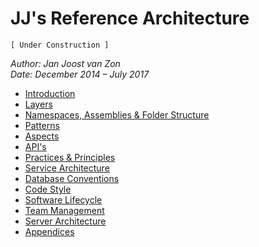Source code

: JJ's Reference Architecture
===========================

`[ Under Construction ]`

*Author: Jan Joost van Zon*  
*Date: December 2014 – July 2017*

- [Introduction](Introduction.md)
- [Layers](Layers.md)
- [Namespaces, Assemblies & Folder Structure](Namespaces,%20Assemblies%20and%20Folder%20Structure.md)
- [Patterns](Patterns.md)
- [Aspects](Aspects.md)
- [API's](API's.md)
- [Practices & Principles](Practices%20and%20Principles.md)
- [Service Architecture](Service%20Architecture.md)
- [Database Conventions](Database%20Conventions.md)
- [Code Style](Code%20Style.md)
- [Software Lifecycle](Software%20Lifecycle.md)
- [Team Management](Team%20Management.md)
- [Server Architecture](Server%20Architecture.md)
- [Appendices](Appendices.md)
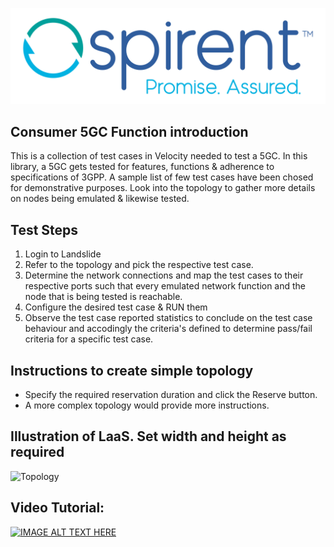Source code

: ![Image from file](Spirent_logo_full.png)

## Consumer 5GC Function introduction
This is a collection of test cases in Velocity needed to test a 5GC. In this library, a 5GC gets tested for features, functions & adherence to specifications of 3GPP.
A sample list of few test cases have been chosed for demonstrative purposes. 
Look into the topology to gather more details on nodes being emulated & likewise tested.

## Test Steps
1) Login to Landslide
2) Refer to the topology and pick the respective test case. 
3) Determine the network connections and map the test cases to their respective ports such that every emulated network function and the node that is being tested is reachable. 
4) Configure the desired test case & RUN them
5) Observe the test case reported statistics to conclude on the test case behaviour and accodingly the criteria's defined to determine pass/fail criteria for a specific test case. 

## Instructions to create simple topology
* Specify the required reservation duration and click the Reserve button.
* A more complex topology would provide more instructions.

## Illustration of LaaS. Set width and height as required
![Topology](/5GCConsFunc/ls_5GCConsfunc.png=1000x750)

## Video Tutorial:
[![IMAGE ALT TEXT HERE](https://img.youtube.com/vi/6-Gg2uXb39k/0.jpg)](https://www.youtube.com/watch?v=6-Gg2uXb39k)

──────────────────────────────

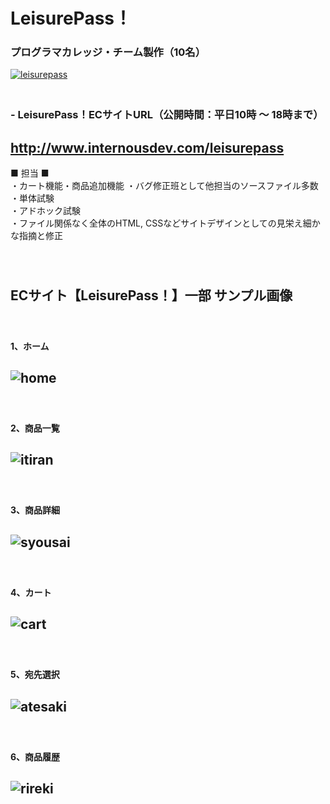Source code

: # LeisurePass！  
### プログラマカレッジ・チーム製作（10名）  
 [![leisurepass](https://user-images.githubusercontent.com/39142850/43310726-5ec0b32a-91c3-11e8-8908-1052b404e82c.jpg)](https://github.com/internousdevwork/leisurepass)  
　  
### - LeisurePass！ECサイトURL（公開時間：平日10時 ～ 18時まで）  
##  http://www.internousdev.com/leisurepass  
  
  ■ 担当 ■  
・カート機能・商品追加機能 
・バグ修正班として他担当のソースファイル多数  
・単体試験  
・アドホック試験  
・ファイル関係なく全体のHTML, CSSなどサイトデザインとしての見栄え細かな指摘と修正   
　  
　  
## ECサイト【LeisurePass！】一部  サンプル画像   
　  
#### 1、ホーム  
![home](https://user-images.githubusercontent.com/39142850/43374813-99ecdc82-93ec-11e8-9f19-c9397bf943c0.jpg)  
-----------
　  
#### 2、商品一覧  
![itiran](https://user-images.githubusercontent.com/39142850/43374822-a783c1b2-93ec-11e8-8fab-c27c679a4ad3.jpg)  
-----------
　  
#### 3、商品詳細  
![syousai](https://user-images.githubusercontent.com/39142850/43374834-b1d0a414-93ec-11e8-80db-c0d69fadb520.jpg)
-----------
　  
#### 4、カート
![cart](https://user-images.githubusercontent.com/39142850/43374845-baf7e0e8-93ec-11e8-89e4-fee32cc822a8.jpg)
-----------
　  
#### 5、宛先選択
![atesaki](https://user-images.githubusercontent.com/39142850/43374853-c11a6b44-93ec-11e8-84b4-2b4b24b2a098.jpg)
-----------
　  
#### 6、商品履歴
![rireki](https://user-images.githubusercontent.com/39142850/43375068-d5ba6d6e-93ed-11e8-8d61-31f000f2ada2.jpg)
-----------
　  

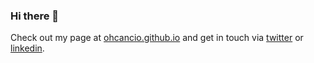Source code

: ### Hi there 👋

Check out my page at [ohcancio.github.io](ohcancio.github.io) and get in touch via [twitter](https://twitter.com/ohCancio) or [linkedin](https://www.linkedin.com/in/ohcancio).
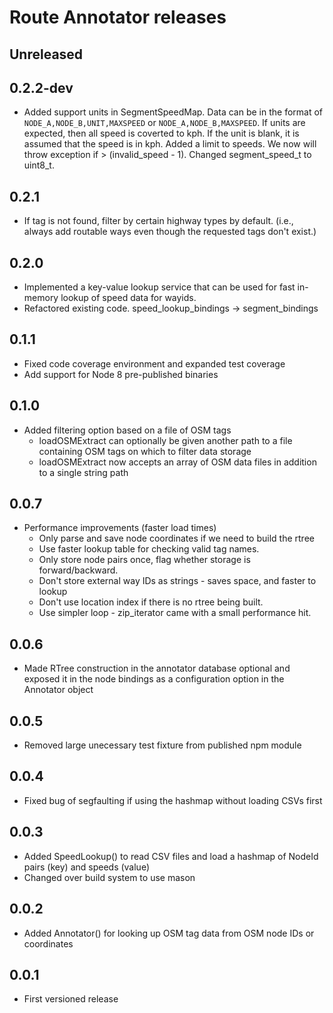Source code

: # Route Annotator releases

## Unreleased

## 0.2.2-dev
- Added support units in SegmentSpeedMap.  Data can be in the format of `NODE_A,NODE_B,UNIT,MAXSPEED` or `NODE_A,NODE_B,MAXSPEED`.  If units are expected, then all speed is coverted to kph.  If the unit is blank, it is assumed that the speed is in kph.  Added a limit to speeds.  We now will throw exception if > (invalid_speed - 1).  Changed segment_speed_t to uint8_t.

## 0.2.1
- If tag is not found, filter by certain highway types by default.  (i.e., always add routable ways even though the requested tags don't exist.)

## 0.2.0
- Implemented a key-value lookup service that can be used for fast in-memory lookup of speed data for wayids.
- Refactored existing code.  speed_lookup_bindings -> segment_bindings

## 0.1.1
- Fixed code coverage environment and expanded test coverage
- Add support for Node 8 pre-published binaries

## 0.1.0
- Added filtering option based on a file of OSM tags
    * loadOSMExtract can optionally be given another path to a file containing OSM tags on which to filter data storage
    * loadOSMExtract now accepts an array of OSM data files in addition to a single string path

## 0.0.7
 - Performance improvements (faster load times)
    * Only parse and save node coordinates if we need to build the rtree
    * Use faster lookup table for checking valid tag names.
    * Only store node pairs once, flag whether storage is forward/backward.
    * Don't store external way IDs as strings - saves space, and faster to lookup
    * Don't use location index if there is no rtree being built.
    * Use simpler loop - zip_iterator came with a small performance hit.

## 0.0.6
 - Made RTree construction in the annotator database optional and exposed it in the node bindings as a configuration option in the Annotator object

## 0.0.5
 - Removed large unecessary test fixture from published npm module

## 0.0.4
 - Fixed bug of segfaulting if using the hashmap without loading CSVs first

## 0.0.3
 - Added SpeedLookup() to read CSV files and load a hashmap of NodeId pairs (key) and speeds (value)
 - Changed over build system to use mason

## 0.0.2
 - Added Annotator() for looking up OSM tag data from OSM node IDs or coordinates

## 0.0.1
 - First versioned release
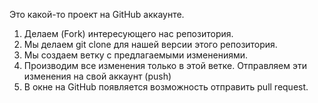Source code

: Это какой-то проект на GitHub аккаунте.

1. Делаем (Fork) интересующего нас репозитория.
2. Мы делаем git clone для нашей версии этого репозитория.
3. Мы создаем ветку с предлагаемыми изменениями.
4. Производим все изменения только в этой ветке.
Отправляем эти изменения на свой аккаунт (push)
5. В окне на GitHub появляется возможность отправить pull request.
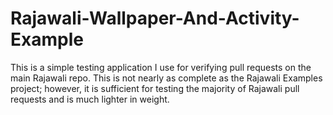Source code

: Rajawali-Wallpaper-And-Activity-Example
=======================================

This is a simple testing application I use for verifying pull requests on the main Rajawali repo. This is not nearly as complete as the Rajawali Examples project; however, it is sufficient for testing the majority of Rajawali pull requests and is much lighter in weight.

──────────────────────────────

▸ **Task statement**
Where a line of the records includes "loadOSMExtract", copy it.

▸ **Answer box**
    * loadOSMExtract can optionally be given another path to a file containing OSM tags on which to filter data storage
    * loadOSMExtract now accepts an array of OSM data files in addition to a single string path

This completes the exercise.